Well, we know that new viruses arise a lot and don’t go on to become pandemics (I mentioned a few earlier: Marburg, Ebola, Zika, MERS, SARS). So, let’s just limit ourselves to coronaviruses, given that the Wuhan virus is a coronavirus. We have seen two other coronaviruses appear over the last twenty years where a global pandemic killing tens of millions of people wasn’t starting. That is, we have seen coronaviruses arise under circumstances where our hypothesis “A” is false. Therefore, let’s be really aggressive and say the chance of a new virus arising in a year when a global pandemic is not starting is only 33% (I think that’s incredibly aggressive and should be higher, given that the last two coronaviruses haven’t gone on to cause pandemics, but let’s be aggressive and push this chance low). So, P(B|~A) = 33%. That is, the probability of a new virus appearing given that 2020 is not the year a pandemic starts is 33%.
We now use Bayes’s Theorem to update our forecast for our hypothesis “A”. (Again, if you want to see an intuitive derivation of Bayes’s Theorem, have a look here). The formal expression of the theorem is:
New forecast for A = P(B|A) * P(A) / [(P(B|A) * P(A)) + (P(B|~A) * P(~A))]
Plugging in our assumptions, Bayes would say to update our forecast of a global pandemic starting in 2020 from 2% to about 6%.
This is really counter-intuitive, but Bayes is rigorous. When your prior is low, even a new event that seems frightening only moves the needle up a bit. In other words our forecast has tripled for a pandemic in 2020 from what it was at the start of the year, but it is still only a bit over 1 in 20.

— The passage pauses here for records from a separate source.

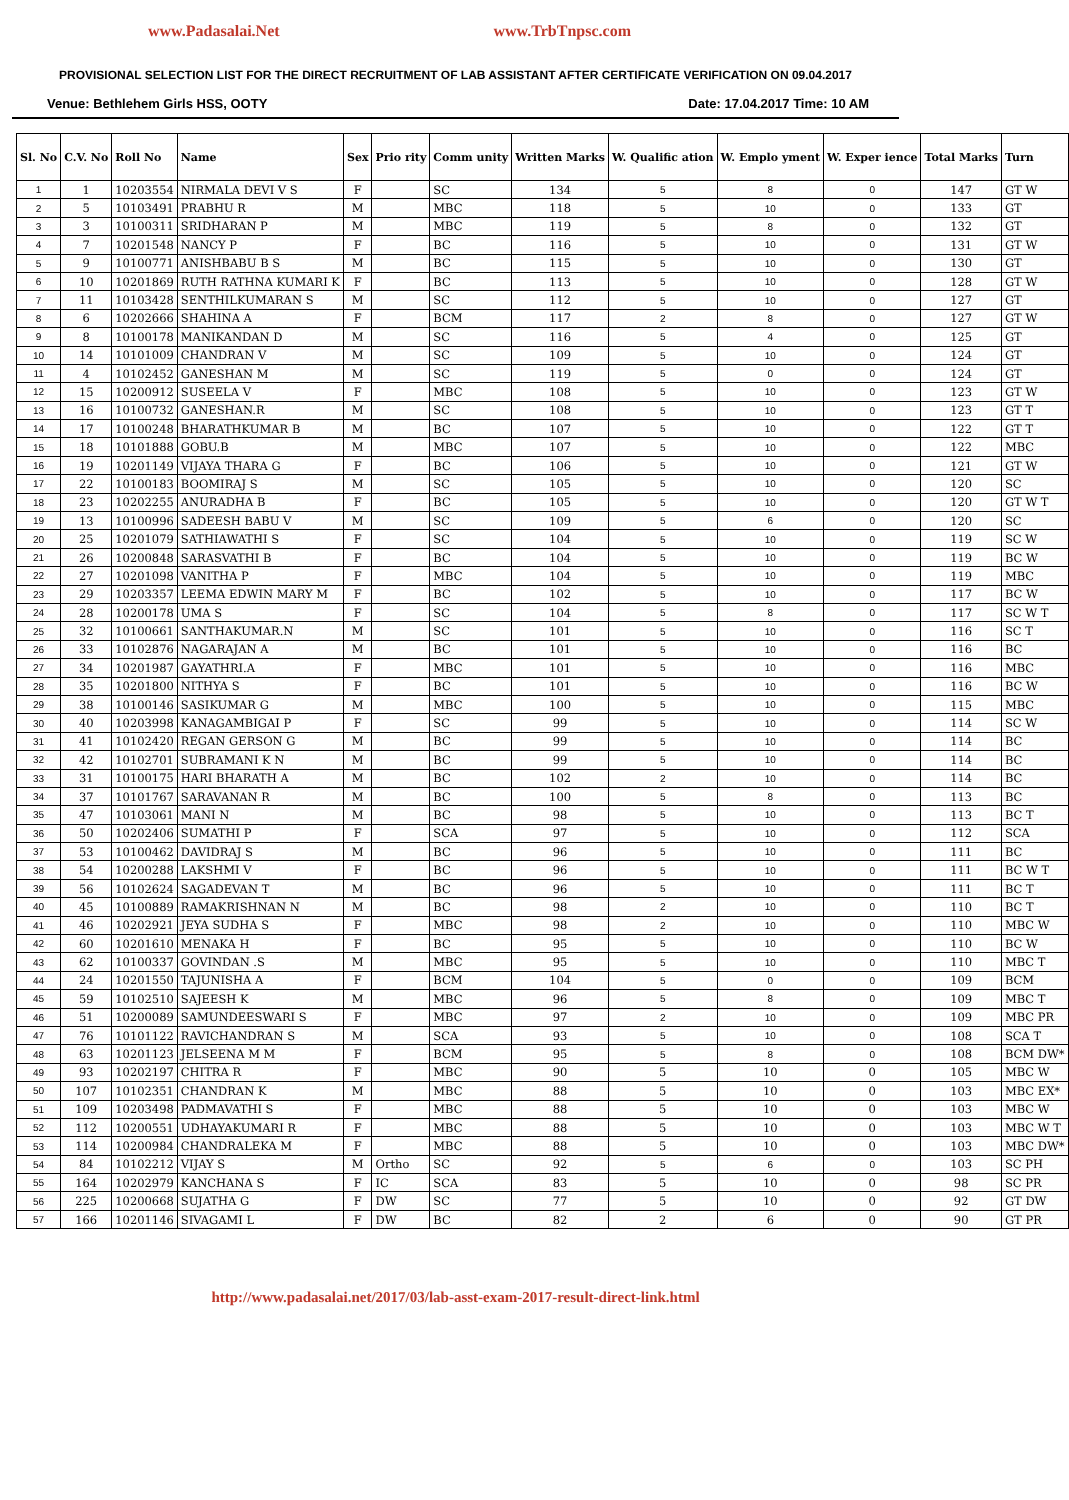www.Padasalai.Net www.TrbTnpsc.com
PROVISIONAL SELECTION LIST FOR THE DIRECT RECRUITMENT OF LAB ASSISTANT AFTER CERTIFICATE VERIFICATION ON 09.04.2017
Venue: Bethlehem Girls HSS, OOTY Date: 17.04.2017 Time: 10 AM
| Sl. No | C.V. No | Roll No | Name | Sex | Prio rity | Comm unity | Written Marks | W. Qualific ation | W. Emplo yment | W. Exper ience | Total Marks | Turn |
| --- | --- | --- | --- | --- | --- | --- | --- | --- | --- | --- | --- | --- |
| 1 | 1 | 10203554 | NIRMALA DEVI V S | F | | SC | 134 | 5 | 8 | 0 | 147 | GT W |
| 2 | 5 | 10103491 | PRABHU R | M | | MBC | 118 | 5 | 10 | 0 | 133 | GT |
| 3 | 3 | 10100311 | SRIDHARAN P | M | | MBC | 119 | 5 | 8 | 0 | 132 | GT |
| 4 | 7 | 10201548 | NANCY P | F | | BC | 116 | 5 | 10 | 0 | 131 | GT W |
| 5 | 9 | 10100771 | ANISHBABU B S | M | | BC | 115 | 5 | 10 | 0 | 130 | GT |
| 6 | 10 | 10201869 | RUTH RATHNA KUMARI K | F | | BC | 113 | 5 | 10 | 0 | 128 | GT W |
| 7 | 11 | 10103428 | SENTHILKUMARAN S | M | | SC | 112 | 5 | 10 | 0 | 127 | GT |
| 8 | 6 | 10202666 | SHAHINA A | F | | BCM | 117 | 2 | 8 | 0 | 127 | GT W |
| 9 | 8 | 10100178 | MANIKANDAN D | M | | SC | 116 | 5 | 4 | 0 | 125 | GT |
| 10 | 14 | 10101009 | CHANDRAN V | M | | SC | 109 | 5 | 10 | 0 | 124 | GT |
| 11 | 4 | 10102452 | GANESHAN M | M | | SC | 119 | 5 | 0 | 0 | 124 | GT |
| 12 | 15 | 10200912 | SUSEELA V | F | | MBC | 108 | 5 | 10 | 0 | 123 | GT W |
| 13 | 16 | 10100732 | GANESHAN.R | M | | SC | 108 | 5 | 10 | 0 | 123 | GT T |
| 14 | 17 | 10100248 | BHARATHKUMAR B | M | | BC | 107 | 5 | 10 | 0 | 122 | GT T |
| 15 | 18 | 10101888 | GOBU.B | M | | MBC | 107 | 5 | 10 | 0 | 122 | MBC |
| 16 | 19 | 10201149 | VIJAYA THARA G | F | | BC | 106 | 5 | 10 | 0 | 121 | GT W |
| 17 | 22 | 10100183 | BOOMIRAJ S | M | | SC | 105 | 5 | 10 | 0 | 120 | SC |
| 18 | 23 | 10202255 | ANURADHA B | F | | BC | 105 | 5 | 10 | 0 | 120 | GT W T |
| 19 | 13 | 10100996 | SADEESH BABU V | M | | SC | 109 | 5 | 6 | 0 | 120 | SC |
| 20 | 25 | 10201079 | SATHIAWATHI S | F | | SC | 104 | 5 | 10 | 0 | 119 | SC W |
| 21 | 26 | 10200848 | SARASVATHI B | F | | BC | 104 | 5 | 10 | 0 | 119 | BC W |
| 22 | 27 | 10201098 | VANITHA P | F | | MBC | 104 | 5 | 10 | 0 | 119 | MBC |
| 23 | 29 | 10203357 | LEEMA EDWIN MARY M | F | | BC | 102 | 5 | 10 | 0 | 117 | BC W |
| 24 | 28 | 10200178 | UMA S | F | | SC | 104 | 5 | 8 | 0 | 117 | SC W T |
| 25 | 32 | 10100661 | SANTHAKUMAR.N | M | | SC | 101 | 5 | 10 | 0 | 116 | SC T |
| 26 | 33 | 10102876 | NAGARAJAN A | M | | BC | 101 | 5 | 10 | 0 | 116 | BC |
| 27 | 34 | 10201987 | GAYATHRI.A | F | | MBC | 101 | 5 | 10 | 0 | 116 | MBC |
| 28 | 35 | 10201800 | NITHYA S | F | | BC | 101 | 5 | 10 | 0 | 116 | BC W |
| 29 | 38 | 10100146 | SASIKUMAR G | M | | MBC | 100 | 5 | 10 | 0 | 115 | MBC |
| 30 | 40 | 10203998 | KANAGAMBIGAI P | F | | SC | 99 | 5 | 10 | 0 | 114 | SC W |
| 31 | 41 | 10102420 | REGAN GERSON G | M | | BC | 99 | 5 | 10 | 0 | 114 | BC |
| 32 | 42 | 10102701 | SUBRAMANI K N | M | | BC | 99 | 5 | 10 | 0 | 114 | BC |
| 33 | 31 | 10100175 | HARI BHARATH A | M | | BC | 102 | 2 | 10 | 0 | 114 | BC |
| 34 | 37 | 10101767 | SARAVANAN R | M | | BC | 100 | 5 | 8 | 0 | 113 | BC |
| 35 | 47 | 10103061 | MANI N | M | | BC | 98 | 5 | 10 | 0 | 113 | BC T |
| 36 | 50 | 10202406 | SUMATHI P | F | | SCA | 97 | 5 | 10 | 0 | 112 | SCA |
| 37 | 53 | 10100462 | DAVIDRAJ S | M | | BC | 96 | 5 | 10 | 0 | 111 | BC |
| 38 | 54 | 10200288 | LAKSHMI V | F | | BC | 96 | 5 | 10 | 0 | 111 | BC W T |
| 39 | 56 | 10102624 | SAGADEVAN T | M | | BC | 96 | 5 | 10 | 0 | 111 | BC T |
| 40 | 45 | 10100889 | RAMAKRISHNAN N | M | | BC | 98 | 2 | 10 | 0 | 110 | BC T |
| 41 | 46 | 10202921 | JEYA SUDHA S | F | | MBC | 98 | 2 | 10 | 0 | 110 | MBC W |
| 42 | 60 | 10201610 | MENAKA H | F | | BC | 95 | 5 | 10 | 0 | 110 | BC W |
| 43 | 62 | 10100337 | GOVINDAN .S | M | | MBC | 95 | 5 | 10 | 0 | 110 | MBC T |
| 44 | 24 | 10201550 | TAJUNISHA A | F | | BCM | 104 | 5 | 0 | 0 | 109 | BCM |
| 45 | 59 | 10102510 | SAJEESH K | M | | MBC | 96 | 5 | 8 | 0 | 109 | MBC T |
| 46 | 51 | 10200089 | SAMUNDEESWARI S | F | | MBC | 97 | 2 | 10 | 0 | 109 | MBC PR |
| 47 | 76 | 10101122 | RAVICHANDRAN S | M | | SCA | 93 | 5 | 10 | 0 | 108 | SCA T |
| 48 | 63 | 10201123 | JELSEENA M M | F | | BCM | 95 | 5 | 8 | 0 | 108 | BCM DW* |
| 49 | 93 | 10202197 | CHITRA R | F | | MBC | 90 | 5 | 10 | 0 | 105 | MBC W |
| 50 | 107 | 10102351 | CHANDRAN K | M | | MBC | 88 | 5 | 10 | 0 | 103 | MBC EX* |
| 51 | 109 | 10203498 | PADMAVATHI S | F | | MBC | 88 | 5 | 10 | 0 | 103 | MBC W |
| 52 | 112 | 10200551 | UDHAYAKUMARI R | F | | MBC | 88 | 5 | 10 | 0 | 103 | MBC W T |
| 53 | 114 | 10200984 | CHANDRALEKA M | F | | MBC | 88 | 5 | 10 | 0 | 103 | MBC DW* |
| 54 | 84 | 10102212 | VIJAY S | M | Ortho | SC | 92 | 5 | 6 | 0 | 103 | SC PH |
| 55 | 164 | 10202979 | KANCHANA S | F | IC | SCA | 83 | 5 | 10 | 0 | 98 | SC PR |
| 56 | 225 | 10200668 | SUJATHA G | F | DW | SC | 77 | 5 | 10 | 0 | 92 | GT DW |
| 57 | 166 | 10201146 | SIVAGAMI L | F | DW | BC | 82 | 2 | 6 | 0 | 90 | GT PR |
http://www.padasalai.net/2017/03/lab-asst-exam-2017-result-direct-link.html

Now that’s no reason for complacency. The thing about Bayesian reasoning is that you should continually update your priors as new information comes to hand. As we understand this new virus more we can update for factors like its rate of spread and its Case Fatality Rate. And as we do these updates we have to load in the new higher prior, not the old one of 2%. So the forecast could rapidly increase (“could”, not “will”). But right now in these early days when it is really hard to get a fix on relevant characteristics of the virus, our forecast should still be quite low.